The shadow DOM allows us to have styles that are not changed by and do not change the surrounding application. A strong boundary like that also comes with a few hurdles.
When you search for shadow DOM related issues you'll often find people arguing just turning it off. Most of the time there are proper solutions which you can also find in this repository. The isolation that shadow DOM is providing is crucial for a design system and should be used.
As with everything though, there are probably reasonable exceptions to this. But as a general rule shadow DOM should not be turned off.
While the shadow DOM generally prevents styles from piercing through, there are specific exceptions mentioned in the spec. Most notably:
- CSS custom properties
- color
- font-*
- and many others
Check out this list with inherited CSS.
Slotting elements is a very powerful concept which will help you down the line creating reusable components able to be used in various situations.
Especially elements like <input>
allow for so many attributes and event handlers that, over time, have to all be
passed through your component. Those are much better kept outside and passed into a slot.
When you wrap form elements inside the Shadow DOM, outside forms cannot see them anymore.
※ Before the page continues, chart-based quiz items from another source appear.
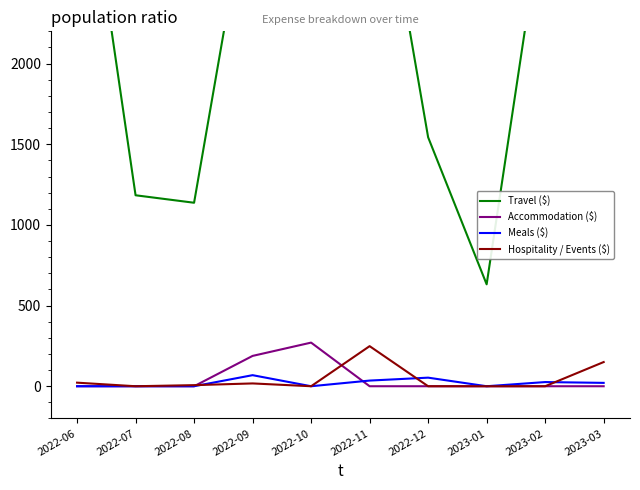

Rank the series by their maximum value, from highest to lowest.

Travel ($), Accommodation ($), Hospitality / Events ($), Meals ($)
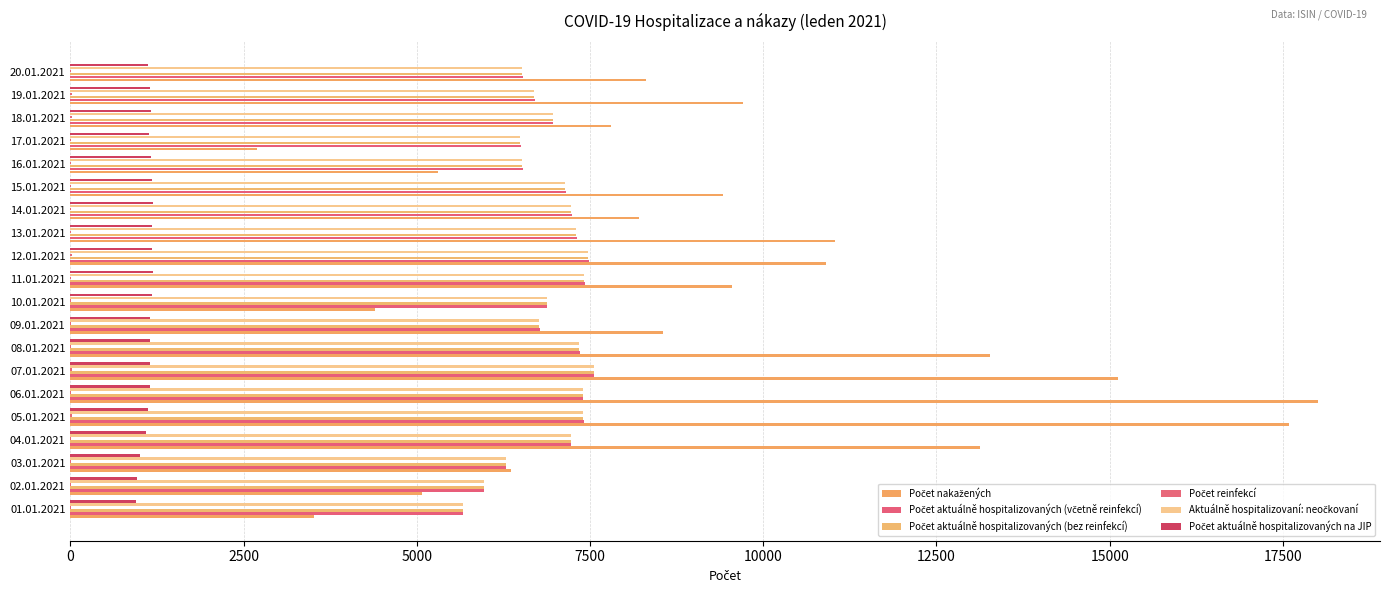

How many data points does each series have?

20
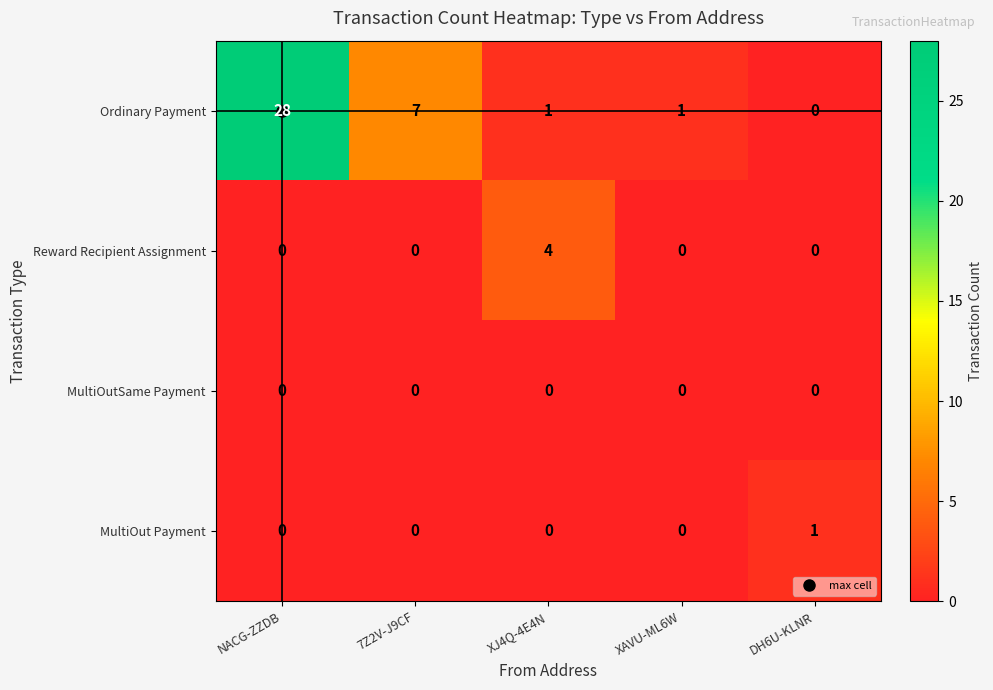

At which label is Ordinary Payment closest to 14?

7Z2V-J9CF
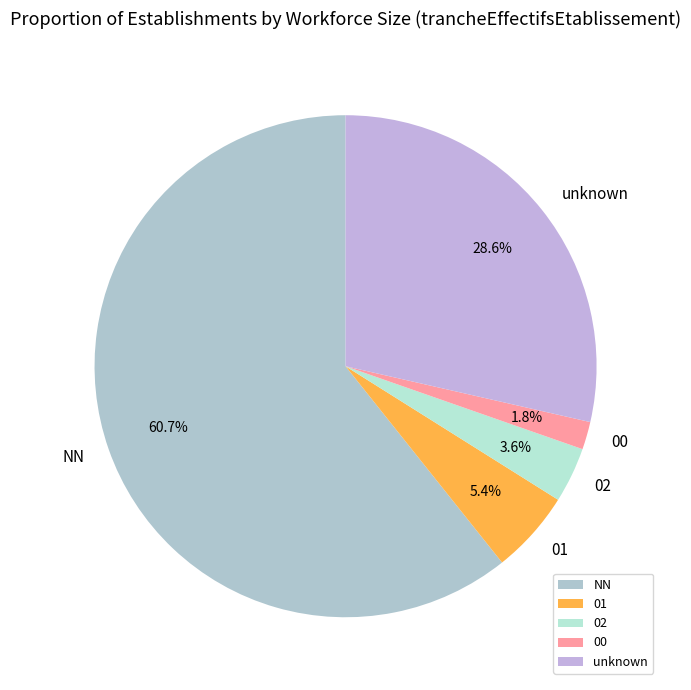

What percentage is the 00 slice, to the nearest percent?

2%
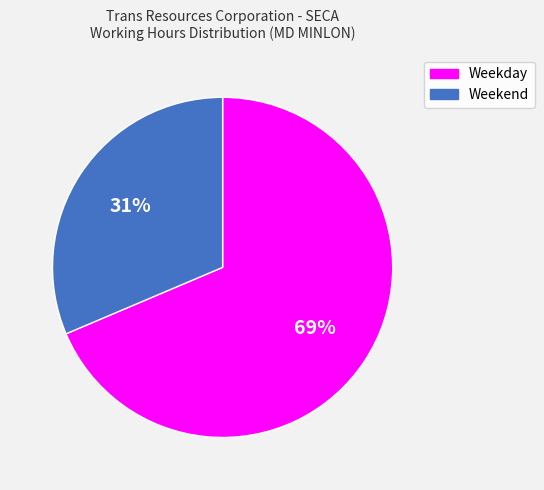

Does any single category account for the majority?

Yes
So either you have to make
sure you pass them via a slot, which will keep the actual form element outside the Shadow DOM, or you have to use
ElementInternals
for the form to recognize your custom element as a form element. You can learn more about this in
this blog post.
The ::slotted
selector is very limited for performance reasons. If you need more complex selectors inside your slot we
recommend using helping CSS that gets loaded into the
global.css. You can see a good example with the
input.lightDOM.css. This way those styles are available in
all components and can target the so-called Light DOM
where slotted elements live in.
Use custom events to allow communication between components and application. This way, your components are clear, concise and typesafe. Preventing implicit and unclear behaviour.